■ Exercise instructions
Reproduce the text of the data below word for word, leaving out the pictures.

■ Given records
===============

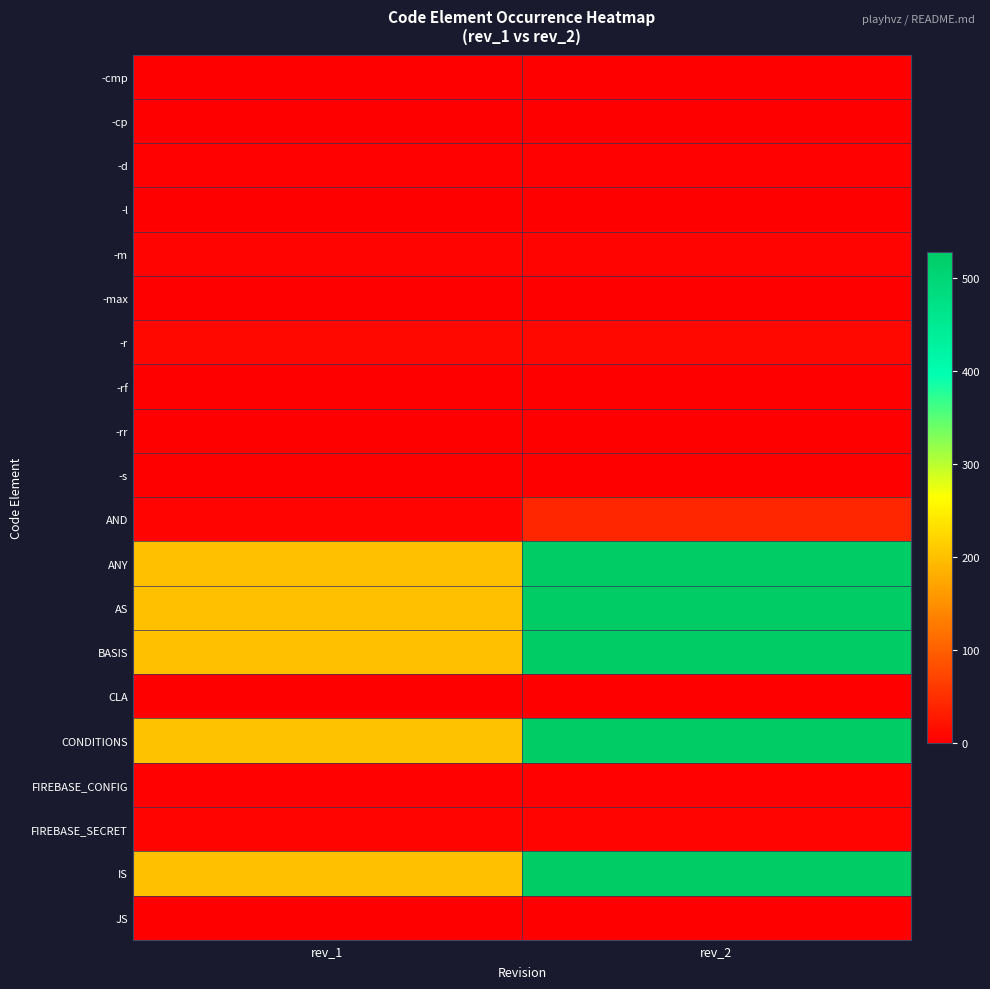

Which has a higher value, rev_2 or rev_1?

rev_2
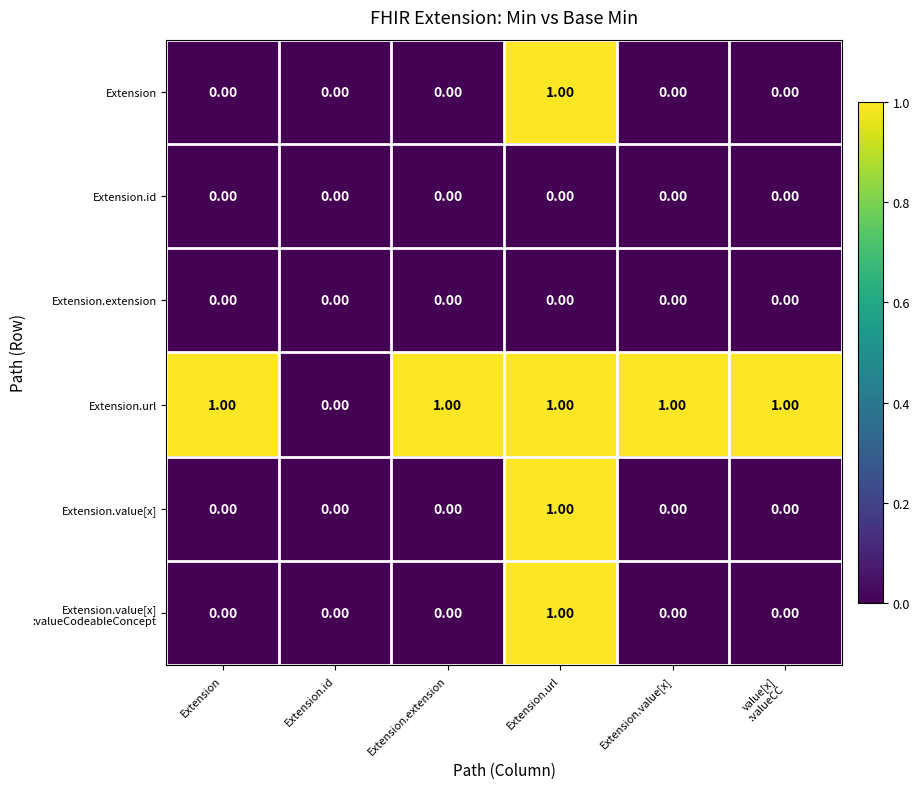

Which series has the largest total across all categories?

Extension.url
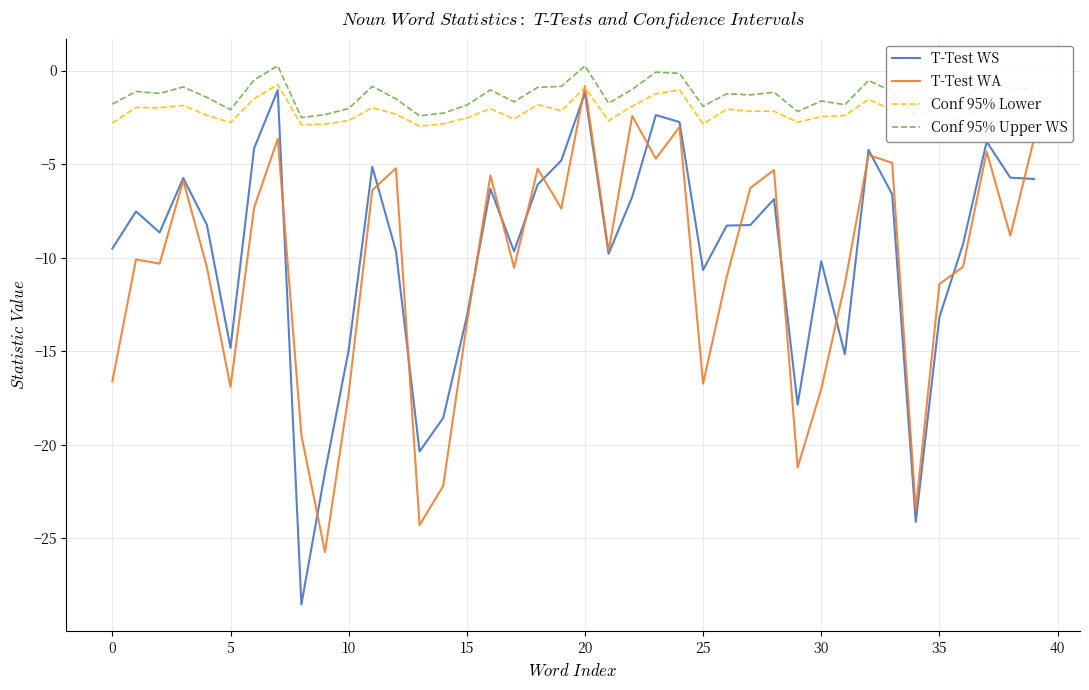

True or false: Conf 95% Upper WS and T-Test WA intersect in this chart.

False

===============

■ Response
Which has a higher value, rev_2 or rev_1?

rev_2

Which series has the largest total across all categories?

Extension.url

True or false: Conf 95% Upper WS and T-Test WA intersect in this chart.

False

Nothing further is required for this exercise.